Permaculturing in Portugal

One family's attempts to live in a more planet-friendly way

Raised beds phase 2

Having completed the raised beds on the yurt terrace, I’ve moved on to the terrace immediately below the larger of the two buildings. This terrace faces southeast and is the other side of the barroco from the main part of the valley around which the terraces on this part of the quinta wind. While it’s separated from the yurt terrace by a linear distance of only a couple of metres, its extra height and aspect takes it out of the flow of cold air which comes down the valley with the stream. This small change in position is enough to create a 5°C or more difference in air temperature between it and the yurt terrace.

Raised beds, top terrace

As well as this, the terrace walls are part solid bedrock, making for substantial thermal mass, and the soil is comparatively shallow. Consequently this terrace warms up much faster in Spring and retains enough heat from the sun during the day to be frost free much earlier than the yurt terrace. So this is where we grow our heat and sun-loving plants like tomatoes, peppers, aubergines, chillis, asparagus, etc.

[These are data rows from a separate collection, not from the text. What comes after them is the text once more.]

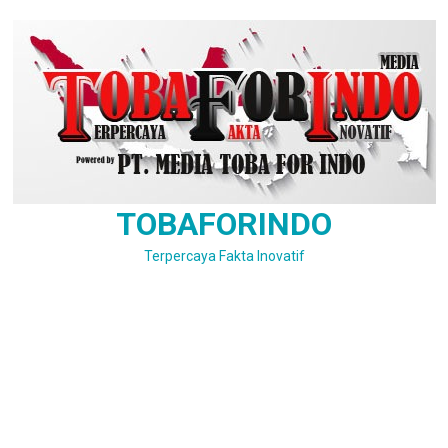
Skip
to
content
TOBAFORINDO
Terpercaya Fakta Inovatif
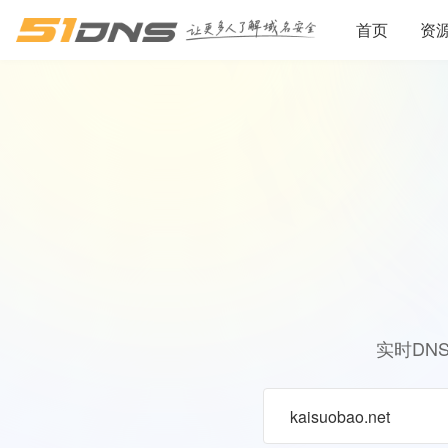
首页
资
实时DN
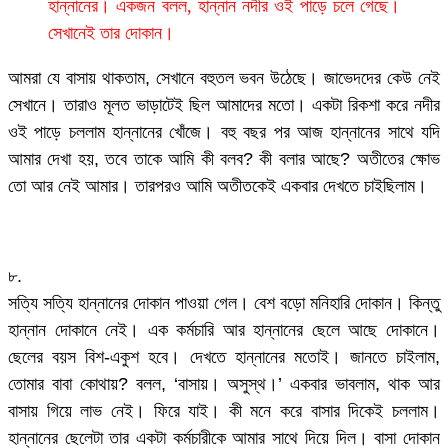
হান্নানের। একজন বলল, হান্নান নদীর ওই পাড়ে চলে গেছে।
সেখানেই তার দোকান।
আমরা যে বাসায় থাকতাম, সেখানে বহুতল ভবন উঠেছে। জাভেদদের কেউ নেই
সেখানে। তারাও মূলত ভাড়াটেই ছিল আমাদের মতো। একটা রিকশা করে নদীর
ওই পাড়ে চললাম হান্নানের খোঁজে। বহু বছর পর আজ হান্নানের সাথে যদি
আমার দেখা হয়, তবে তাকে আমি কী বলব? কী বলার আছে? অতীতের ক্ষোভ
তো আর নেই আমার। তারপরও আমি অতীতকেই একবার দেখতে চাইছিলাম।
৮.
সত্যি সত্যি হান্নানের দোকান পাওয়া গেল। বেশ বড়ো মনিহারি দোকান। কিন্তু
হান্নান দোকানে নেই। এক কর্মচারি আর হান্নানের ছেলে আছে দোকানে।
ছেলের বয়স বিশ-একুশ হবে। দেখতে হান্নানের মতোই। জানতে চাইলাম,
তোমার বাবা কোথায়? বলল, ‘বাসায়। অসুস্থ।’ একবার ভাবলাম, থাক আর
বাসায় গিয়ে লাভ নেই। ফিরে যাই। কী মনে করে বাসার দিকেই চললাম।
হান্নানের ছেলেটা তার একটা কর্মচারীকে আমার সাথে দিয়ে দিল। বাসা দোকান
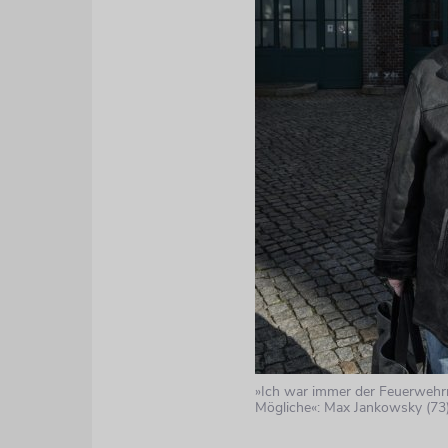
»Ich war immer der Feuerwehrm
Mögliche«: Max Jankowsky (73) l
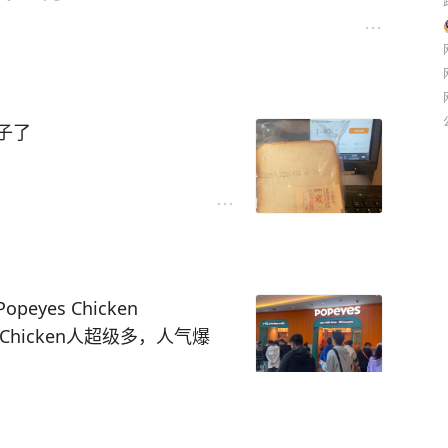
了，婆婆一直在穿。
在我们家怎么也比流浪强吧。
机票要3000多元，我觉得跟平时相比涨了不
里2万买的。
带着孩子，爷俩穿着亲子装出去玩耍，酒店580
比我大好几岁
。
老公心里只有这只猫很可怜。
00元。
不相信和依靠男人，不要求名牌包包和化妆品，
花，老公挣得比我多，但工作压力也大，公司内
子了
环境转移注意力，我也不阻拦，毕竟自己挣钱自
0公里去逛温榆河公园、逛商场，一共才消费不到
元。相差很大，只要自己满意就好。
职称考下来了，他考试一般不拖泥带水，都是快
一次考过，不像我四十岁了很多技术专业考试都
yes Chicken
家出去玩，我就要惩罚自己在家学习。
Chicken人超级多，人气爆
的分水岭，我只能宅家精打细算不消费，挣得多
贵，汉堡跟肯德基差不多，薯
钱。
，三个人一共消费120元。推荐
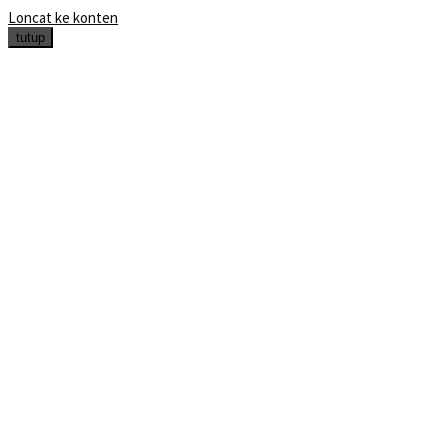
Loncat ke konten
tutup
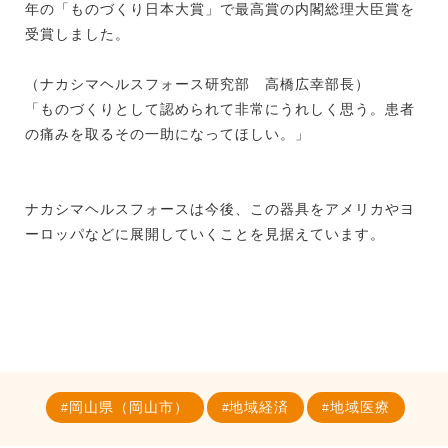
年の「ものづくり日本大賞」で最高賞の内閣総理大臣賞を
受賞しました。
（ナカシマヘルスフォース研究部 高橋広幸部長）
「ものづくりとして認められて非常にうれしく思う。患者
の痛みを取るその一助になってほしい。」
ナカシマヘルスフォースは今後、この器具をアメリカやヨ
ーロッパなどに展開していくことを見据えています。
岡山県（岡山市）
地域経済
地域医療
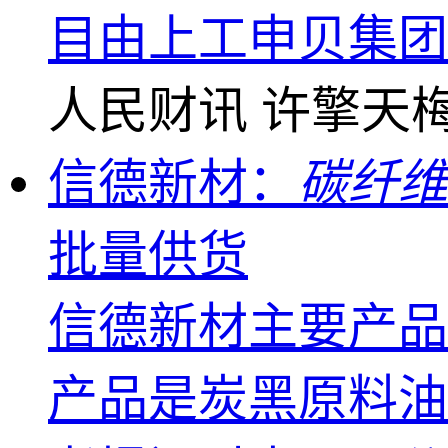
目由上工申贝集团
人民财讯
许擎天
信德新材：
碳纤维
批量供货
信德新材主要产品
产品是炭黑原料油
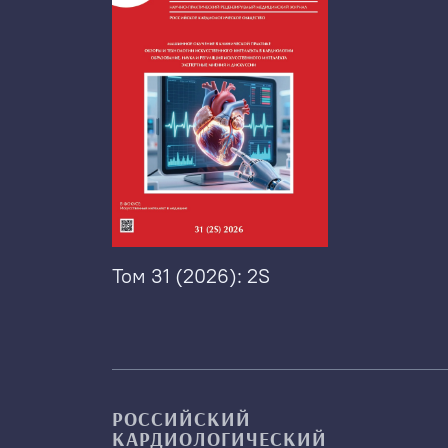
Том 31 (2026): 2S
РОССИЙСКИЙ
КАРДИОЛОГИЧЕСКИЙ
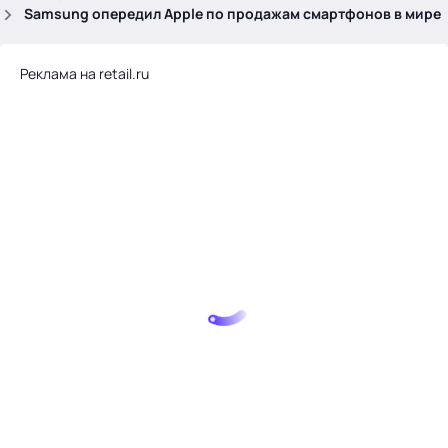
.
Samsung опередил Apple по продажам смартфонов в мире
Реклама на retail.ru
Тема месяца: Автоматизация на 1С
Войти
картина дня
темы
новости
материалы
видео
события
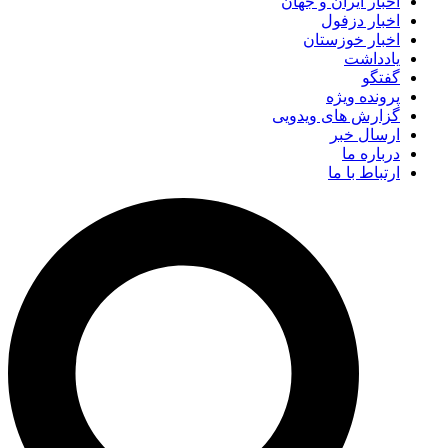
اخبار ایران و جهان
اخبار دزفول
اخبار خوزستان
یادداشت
گفتگو
پرونده ویژه
گزارش های ویدویی
ارسال خبر
درباره ما
ارتباط با ما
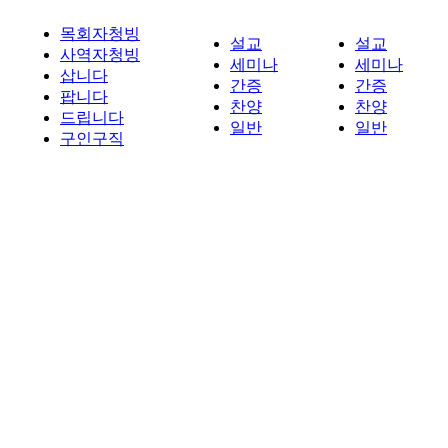
목회자청빙
설교
설교
사역자청빙
세미나
세미나
삽니다
간증
간증
팝니다
찬양
찬양
드립니다
일반
일반
구인구직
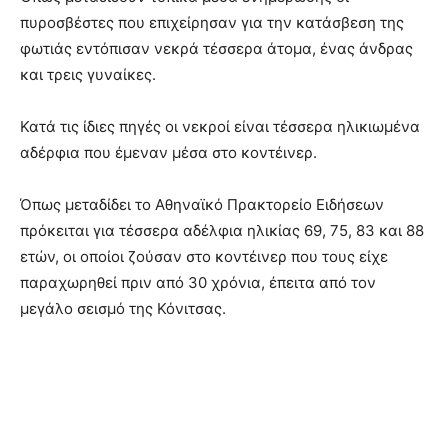
πυροσβέστες που επιχείρησαν για την κατάσβεση της
φωτιάς εντόπισαν νεκρά τέσσερα άτομα, ένας άνδρας
και τρεις γυναίκες.
Κατά τις ίδιες πηγές οι νεκροί είναι τέσσερα ηλικιωμένα
αδέρφια που έμεναν μέσα στο κοντέινερ.
Όπως μεταδίδει το Αθηναϊκό Πρακτορείο Ειδήσεων
πρόκειται για τέσσερα αδέλφια ηλικίας 69, 75, 83 και 88
ετών, οι οποίοι ζούσαν στο κοντέινερ που τους είχε
παραχωρηθεί πριν από 30 χρόνια, έπειτα από τον
μεγάλο σεισμό της Κόνιτσας.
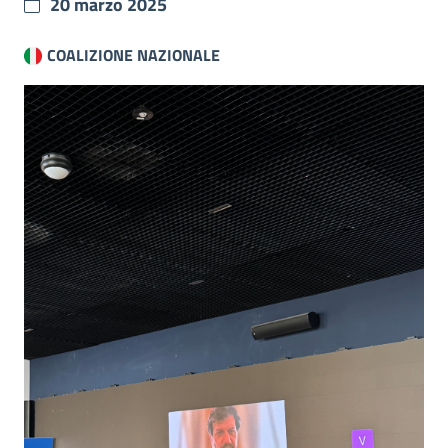
20 marzo 2025
COALIZIONE NAZIONALE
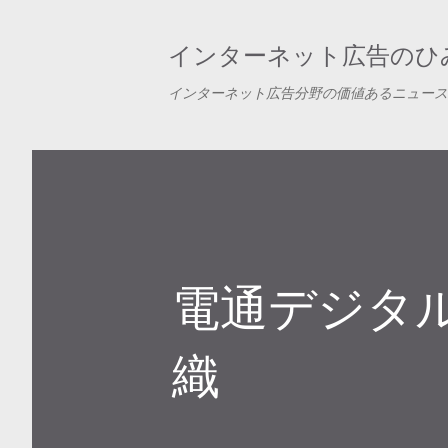
インターネット広告のひみ
インターネット広告分野の価値あるニュース
電通デジタル
織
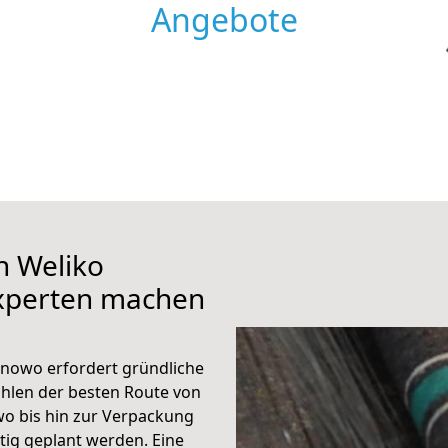
Angebote
h Weliko
xperten machen
rnowo erfordert gründliche
hlen der besten Route von
o bis hin zur Verpackung
ltig geplant werden. Eine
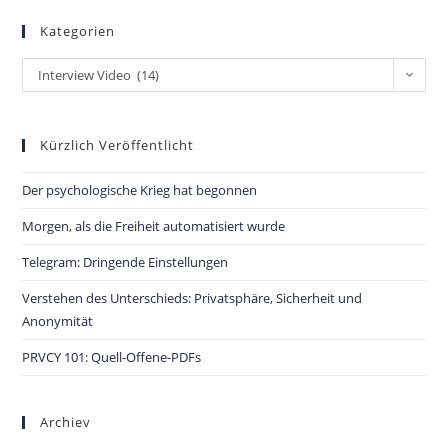
Kategorien
Interview Video (14)
Kürzlich Veröffentlicht
Der psychologische Krieg hat begonnen
Morgen, als die Freiheit automatisiert wurde
Telegram: Dringende Einstellungen
Verstehen des Unterschieds: Privatsphäre, Sicherheit und
Anonymität
PRVCY 101: Quell-Offene-PDFs
Archiev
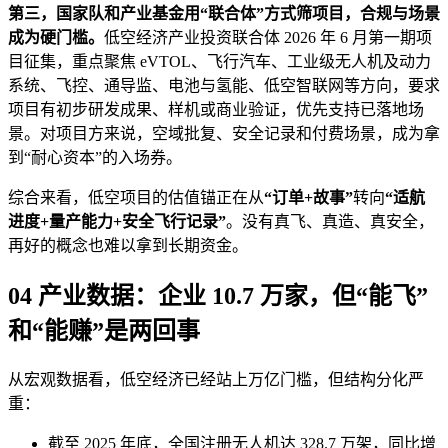
第三，国家队和产业基金用“联合体”方式筛项目，合规与场景
成为硬门槛。
低空经济产业投资联合体 2026 年 6 月第一期项
目征集，重点聚焦 eVTOL、飞行汽车、工业级无人机及动力
系统、飞控、通导监、电池与氢能、低空智联网等方向，要求
项目有初步研发成果、样机或商业验证，优先支持已落地场
景。对项目方来说，空域批复、安全记录和付费场景，成为拿
到“耐心资本”的入场券。
综合来看，低空项目的估值锚正在从
“订单+故事”
转向
“适航
进度+量产能力+安全飞行记录”
。没有真飞、真造、真安全，
再好的概念也难以拿到长期资金。
04 产业数据：企业 10.7 万家，但“能飞”
和“能赚”是两回事
从宏观数据看，低空经济已经站上万亿门槛，但结构分化严
重：
截至 2025 年底，全国注册无人机达 328.7 万架，同比增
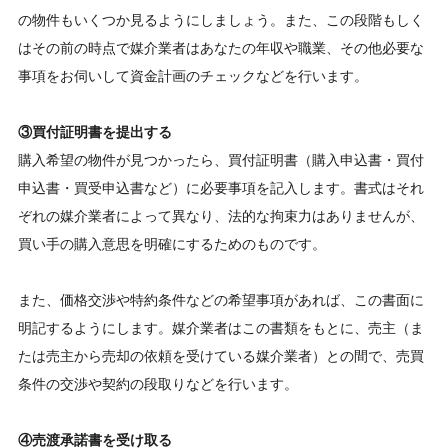
の物件もいくつか見るようにしましょう。また、この段階もしく
はその前の時点で媒介業者はあなたの年収や職業、その他必要な
事項をお伺いして資金計画のチェックなどを行います。
③買付証明書を提出する
購入希望の物件が見つかったら、買付証明書（購入申込書・買付
申込書・買受申込書など）に必要事項を記入します。書式はそれ
ぞれの媒介業者によって異なり、法的な拘束力はありませんが、
買い手の購入意思を明確にするためのものです。
また、価格交渉や特約条件などの希望事項があれば、この書面に
明記するようにします。媒介業者はこの書類をもとに、売主（ま
たは売主から売却の依頼を受けている媒介業者）との間で、売買
条件の交渉や契約の段取りなどを行います。
④売渡承諾書を受け取る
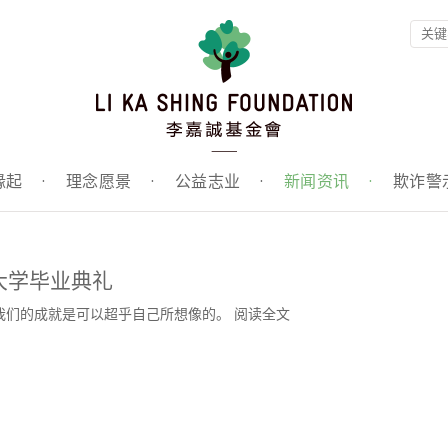
缘起
·
理念愿景
·
公益志业
·
新闻资讯
·
欺诈警
大学毕业典礼
我们的成就是可以超乎自己所想像的。
阅读全文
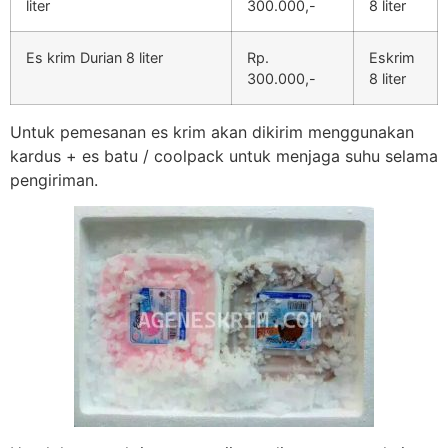
liter
300.000,-
8 liter
Es krim Durian 8 liter
Rp.
Eskrim
300.000,-
8 liter
Untuk pemesanan es krim akan dikirim menggunakan
kardus + es batu / coolpack untuk menjaga suhu selama
pengiriman.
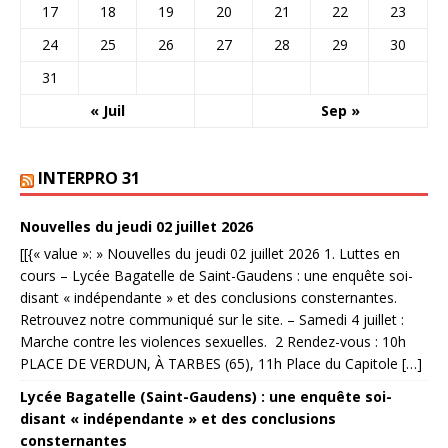
17
18
19
20
21
22
23
24
25
26
27
28
29
30
31
« Juil
Sep »
INTERPRO 31
Nouvelles du jeudi 02 juillet 2026
[[{« value »: » Nouvelles du jeudi 02 juillet 2026 1. Luttes en
cours – Lycée Bagatelle de Saint-Gaudens : une enquête soi-
disant « indépendante » et des conclusions consternantes.
Retrouvez notre communiqué sur le site. – Samedi 4 juillet :
Marche contre les violences sexuelles. 2 Rendez-vous : 10h
PLACE DE VERDUN, À TARBES (65), 11h Place du Capitole […]
Lycée Bagatelle (Saint-Gaudens) : une enquête soi-
disant « indépendante » et des conclusions
consternantes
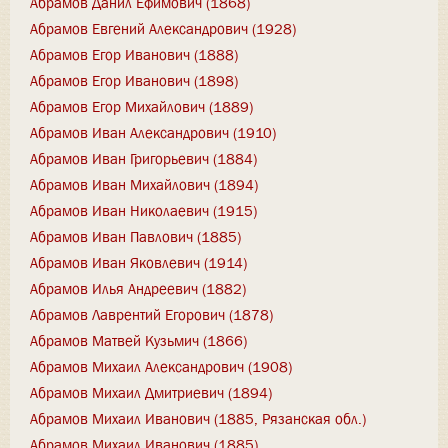
Абрамов Данил Ефимович (1868)
Абрамов Евгений Александрович (1928)
Абрамов Егор Иванович (1888)
Абрамов Егор Иванович (1898)
Абрамов Егор Михайлович (1889)
Абрамов Иван Александрович (1910)
Абрамов Иван Григорьевич (1884)
Абрамов Иван Михайлович (1894)
Абрамов Иван Николаевич (1915)
Абрамов Иван Павлович (1885)
Абрамов Иван Яковлевич (1914)
Абрамов Илья Андреевич (1882)
Абрамов Лаврентий Егорович (1878)
Абрамов Матвей Кузьмич (1866)
Абрамов Михаил Александрович (1908)
Абрамов Михаил Дмитриевич (1894)
Абрамов Михаил Иванович (1885, Рязанская обл.)
Абрамов Михаил Иванович (1885)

With the benefit of well aged compost cleared from the animal house above it, we grew a considerably quantity of vegetables here last year. Even some that we never planted. But as with the plantings on the yurt terraces, beds without borders led to a number of casualties and a fair bit of soil compaction from feet carrying hosepipes for daily watering. I wanted to create raised beds here too.

The layout of the beds takes into account the existing plantings of fruit trees and asparagus which, none too cleverly, I planted last year without thinking about creating beds on contour. However, zig-zagging irrigation channels across the narrow terrace is equally possible and shouldn’t compromise our ability to keep the soil moist, especially with a good quantity of mulch which we didn’t have available to use last year.

Raised beds

The asparagus bed, which we’re already harvesting from, is now complete, including bamboo poles (grown on our bottom terrace) ready for tomatoes. We used the native cana (Arundo donax), also growing here, to support tomatoes last year but found that it wasn’t robust enough as a single cane support to last a full season or hold a heavy fruiting tomato plant. Since both asparagus and tomatoes are heavy feeders, I have sown this bed with a cover crop of nitrogen-fixing white clover (Trifolium repens) rather than mulch it at this point in the year. We will likely add mulch later on when the weather becomes much drier and hotter.